Similarly to word embeddings used in NLP tasks that provide a **denser, continuous** representation of text data, we can use a similar approach to get a vector of **1024 numbers** that represent each audio frame. 

So, instead of taking the model and retraining it like we did with **image classifier**, here, we **first run each audio frame through the model** and get the **embeddings**. This then becomes the features that we use to save in the dataset. 

We can then build our own simple classifier based on this dataset, with the **embedding** being a highly optimised representation of each audio buffer when doing audio classification tasks that are similiar that the one the original YAMNet was trained on. 

In [None]:
#Get second audio class
audio_class_two = get_audio("D6Cwi-jMzdc",file_length)

In [None]:
scores_2, embeddings_class_two, spec = yamnet_model(audio_class_two)
interval = np.round(file_length/len(scores_2),1)
all_sounds = [str(i*interval) + "s -> " + class_names[tf.argmax(score)] for i,score in enumerate(scores_2)]
all_sounds

In [None]:
from sklearn.model_selection import train_test_split

In [None]:
#Labels (output)
num_class_one = embeddings_class_one.shape[0]
num_class_two = embeddings_class_two.shape[0]
#class_one = 0, class_two = 1
labels = tf.concat([tf.zeros(num_class_one), tf.ones(num_class_two)],0)

#Features/Embeddings (input)
features = tf.concat([embeddings_class_one,embeddings_class_two],0)

#Test-Train split
#20% for validation testing, the rest for training
X_train, X_val, y_train, y_val = train_test_split(features.numpy(), 
                                                    labels.numpy(),
                                                    test_size=0.2, 
                                                    random_state=42)

#Build dataset
train_ds = tf.data.Dataset.from_tensors((X_train,y_train))
val_ds = tf.data.Dataset.from_tensors((X_val,y_val))

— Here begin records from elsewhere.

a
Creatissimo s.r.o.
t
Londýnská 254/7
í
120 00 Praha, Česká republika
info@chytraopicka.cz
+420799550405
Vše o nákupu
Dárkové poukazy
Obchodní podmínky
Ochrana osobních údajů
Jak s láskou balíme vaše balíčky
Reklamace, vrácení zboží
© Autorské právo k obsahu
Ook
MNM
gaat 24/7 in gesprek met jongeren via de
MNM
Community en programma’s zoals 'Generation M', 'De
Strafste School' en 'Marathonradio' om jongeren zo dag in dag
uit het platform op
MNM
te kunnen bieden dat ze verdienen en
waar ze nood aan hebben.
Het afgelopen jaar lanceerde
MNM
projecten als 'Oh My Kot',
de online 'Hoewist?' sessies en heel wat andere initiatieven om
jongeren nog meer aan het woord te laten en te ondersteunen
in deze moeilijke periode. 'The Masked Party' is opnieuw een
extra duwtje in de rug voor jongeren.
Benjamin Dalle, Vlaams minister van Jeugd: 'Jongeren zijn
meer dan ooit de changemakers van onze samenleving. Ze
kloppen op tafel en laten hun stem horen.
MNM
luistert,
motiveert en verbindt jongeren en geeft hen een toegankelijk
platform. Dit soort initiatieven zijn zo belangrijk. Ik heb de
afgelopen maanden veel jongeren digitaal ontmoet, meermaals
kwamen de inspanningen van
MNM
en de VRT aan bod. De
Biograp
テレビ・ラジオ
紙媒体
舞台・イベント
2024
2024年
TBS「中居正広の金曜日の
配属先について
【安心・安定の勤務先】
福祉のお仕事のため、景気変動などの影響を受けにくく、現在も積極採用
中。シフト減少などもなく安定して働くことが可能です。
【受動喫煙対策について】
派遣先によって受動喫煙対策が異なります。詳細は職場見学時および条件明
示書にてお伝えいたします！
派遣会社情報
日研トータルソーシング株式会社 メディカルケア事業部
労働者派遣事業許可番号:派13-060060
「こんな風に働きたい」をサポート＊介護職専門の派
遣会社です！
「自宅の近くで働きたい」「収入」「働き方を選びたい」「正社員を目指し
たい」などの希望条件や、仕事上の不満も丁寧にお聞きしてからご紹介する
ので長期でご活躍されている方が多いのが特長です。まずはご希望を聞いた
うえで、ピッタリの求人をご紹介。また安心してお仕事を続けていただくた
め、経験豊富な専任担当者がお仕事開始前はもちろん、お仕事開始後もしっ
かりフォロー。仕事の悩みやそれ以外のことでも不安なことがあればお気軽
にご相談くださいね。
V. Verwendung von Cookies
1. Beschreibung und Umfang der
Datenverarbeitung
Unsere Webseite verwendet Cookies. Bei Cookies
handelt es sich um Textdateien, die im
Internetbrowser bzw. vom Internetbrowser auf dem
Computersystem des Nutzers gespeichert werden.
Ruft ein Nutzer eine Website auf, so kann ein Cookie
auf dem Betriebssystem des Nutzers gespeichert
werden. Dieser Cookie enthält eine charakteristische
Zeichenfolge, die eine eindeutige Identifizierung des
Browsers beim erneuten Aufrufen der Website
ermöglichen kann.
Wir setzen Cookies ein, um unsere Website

### Training Callbacks and Early Stopping

We build up out ``Sequential()`` model much the same as we have done in the past, making the sure the ``Input`` layer is the right size to accept our embeddings (1024 values for each audio buffer). 

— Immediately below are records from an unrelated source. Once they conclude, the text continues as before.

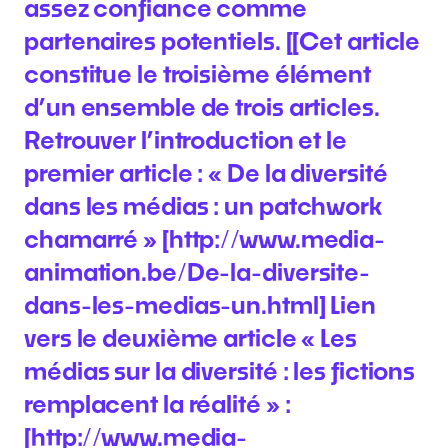
assez confiance comme
partenaires potentiels. [[Cet article
constitue le troisième élément
d’un ensemble de trois articles.
Retrouver l’introduction et le
premier article : « De la diversité
dans les médias : un patchwork
chamarré » [http://www.media-
animation.be/De-la-diversite-
dans-les-medias-un.html] Lien
vers le deuxième article « Les
médias sur la diversité : les fictions
remplacent la réalité » :
[http://www.media-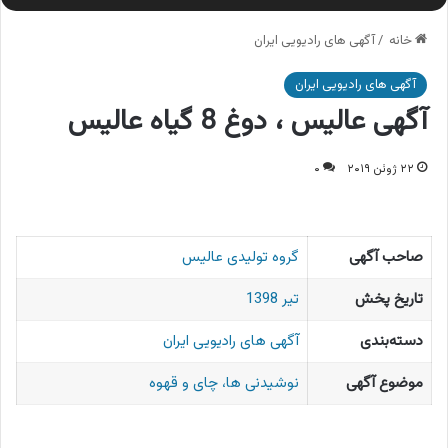
خانه
/
آگهی های رادیویی ایران
آگهی های رادیویی ایران
آگهی عالیس ، دوغ 8 گیاه عالیس
۲۲ ژوئن ۲۰۱۹
۰
صاحب آگهی
گروه تولیدی عالیس
تاریخ پخش
تیر 1398
دسته‌بندی
آگهی های رادیویی ایران
موضوع آگهی
نوشیدنی ها، چای و قهوه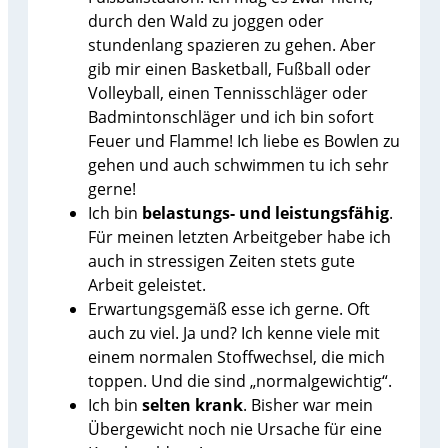
durch den Wald zu joggen oder
stundenlang spazieren zu gehen. Aber
gib mir einen Basketball, Fußball oder
Volleyball, einen Tennisschläger oder
Badmintonschläger und ich bin sofort
Feuer und Flamme! Ich liebe es Bowlen zu
gehen und auch schwimmen tu ich sehr
gerne!
Ich bin
belastungs- und leistungsfähig
.
Für meinen letzten Arbeitgeber habe ich
auch in stressigen Zeiten stets gute
Arbeit geleistet.
Erwartungsgemäß esse ich gerne. Oft
auch zu viel. Ja und? Ich kenne viele mit
einem normalen Stoffwechsel, die mich
toppen. Und die sind „normalgewichtig“.
Ich bin
selten krank
. Bisher war mein
Übergewicht noch nie Ursache für eine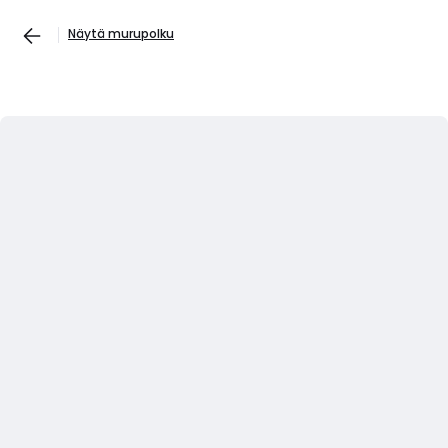
Näytä murupolku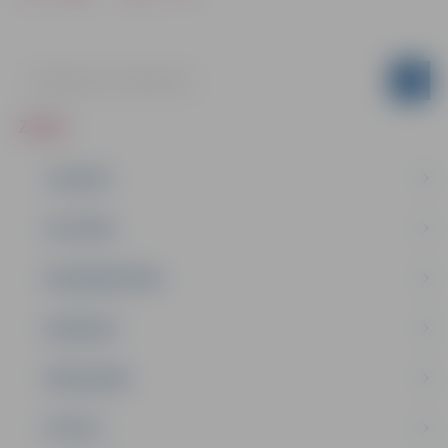
ZIŅAS
JAUNUMI
IZGLĪTĪBA
NODARBINĀTĪBA
PASĀKUMI
PAŠVALDĪBA
PILSĒTA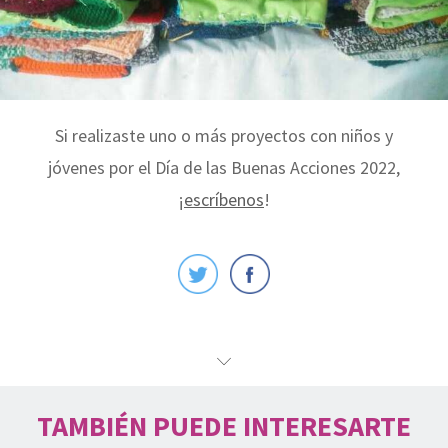
Si realizaste uno o más proyectos con niños y
jóvenes por el Día de las Buenas Acciones 2022,
¡
escríbenos
!
TAMBIÉN PUEDE INTERESARTE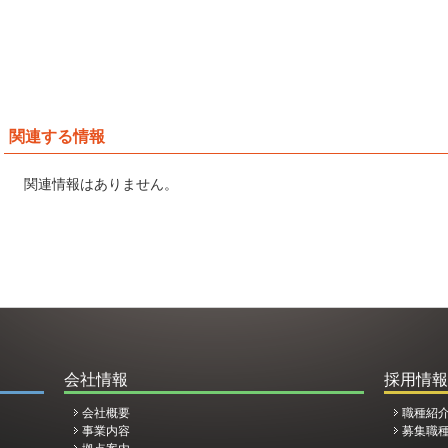
関連する情報
関連情報はありません。
会社情報
採用情報
会社概要
職種紹
事業内容
募集職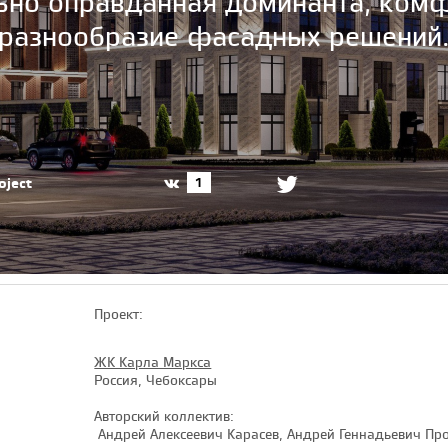
ьно оправданная доминанта, ком
разнообразие фасадных решений
oject
1
Проект:
ЖК Карла Маркса
Россия, Чебоксары
Авторский коллектив:
Андрей Алексеевич Карасев, Андрей Геннадьевич Пр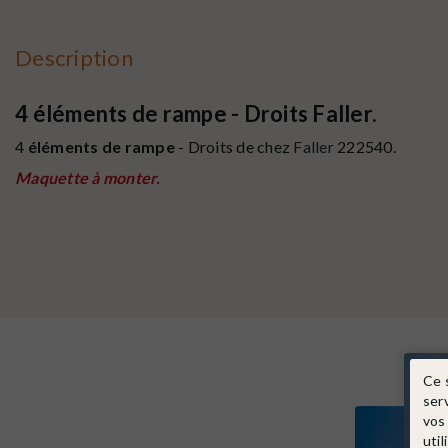
Description
4 éléments de rampe - Droits Faller.
4
éléments de rampe
- Droits de chez
Faller
222540.
Maquette à monter.
Ce 
ser
vos
util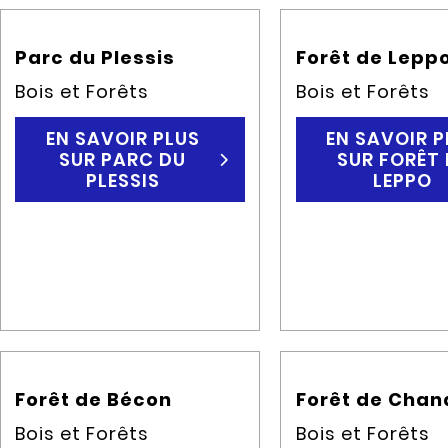
Parc du Plessis
Forêt de Lepp
Bois et Forêts
Bois et Forêts
EN SAVOIR PLUS
EN SAVOIR P
SUR PARC DU
SUR FORÊT 
PLESSIS
LEPPO
Forêt de Bécon
Forêt de Chan
Bois et Forêts
Bois et Forêts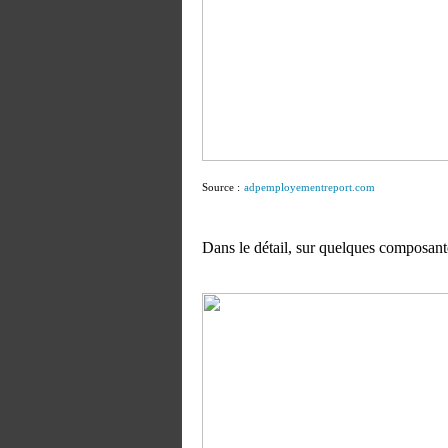
Source :
adpemployementreport.com
Dans le détail, sur quelques composante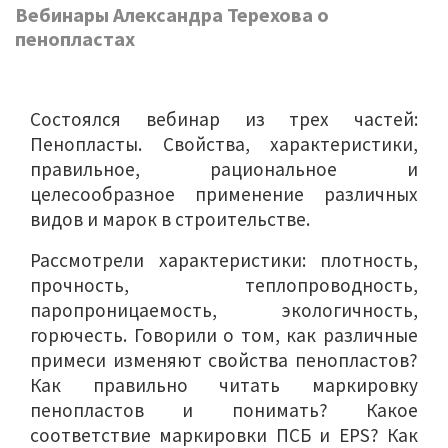
Вебинары Александра Терехова о
пенопластах
Состоялся вебинар из трех частей:
Пенопласты. Свойства, характеристики,
правильное, рациональное и
целесообразное применение различных
видов и марок в строительстве.
Рассмотрели характеристики: плотность,
прочность, теплопроводность,
паропроницаемость, экологичность,
горючесть. Говорили о том, как различные
примеси изменяют свойства пенопластов?
Как правильно читать маркировку
пенопластов и понимать? Какое
соответствие маркировки ПСБ и EPS? Как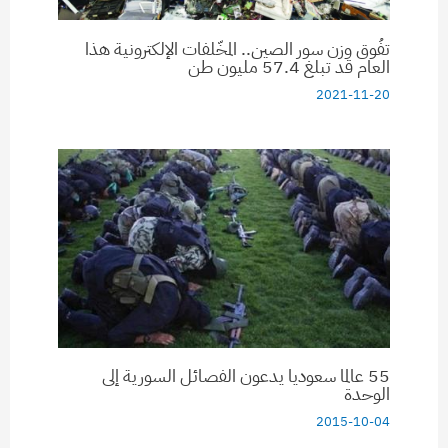
تفُوق وزن سور الصين.. المخّلفات الإلكترونية هذا
العام قد تبلغ 57.4 مليون طن
2021-11-20
55 عالما سعوديا يدعون الفصائل السورية إلى
الوحدة
2015-10-04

We also add in an extra function called a ``callback``. This is a function that gets called **at the end of every epoch**

We can make our own custom functions, or use some of the built in ones that come with ``Keras``. Here we use ``EarlyStopping()``, which checks conditions at each epoch and decides whether we should continue with training

* ``monitor``: Tells us which metric to keep tabs on whilst training. Here, we pick ``loss`` 


* ``patience``: This tells us how many epochs to wait once the ``loss`` has **stopped decreasing** 


* ``restore_best_weights``: This means that after **early stopping**, we keep the weights that gave us the lowest loss. 

In [None]:
from tensorflow import keras
from tensorflow.keras import layers
from tensorflow.keras import Sequential

In [None]:
#Make model
embedding_size = embeddings_class_one.shape[1]
classifier = Sequential([
    #the input layer is the size of the embeddings
    layers.Input(shape=(embedding_size), dtype=tf.float32,
                          name='input_embedding'),
    layers.Dense(32, activation='relu'),
    layers.Dense(1)
], name='my_model')

classifier.summary()
classifier.compile(loss=keras.losses.BinaryCrossentropy(),
                 optimizer="adam",
                 metrics=['accuracy'])

callback = keras.callbacks.EarlyStopping(monitor='loss',
                                            patience=3,
                                            restore_best_weights=True)

In [None]:
#Train new classifier with a callback called at the end of every epoch
history = classifier.fit(train_ds,
                         validation_data=val_ds,
                         epochs=20,
                         callbacks=callback)

## Tasks 

1. Try some different Youtube videos and check out the timestamped labels, do these seem correct?


2. Download another Youtube video and try a binary classifier, does it work well?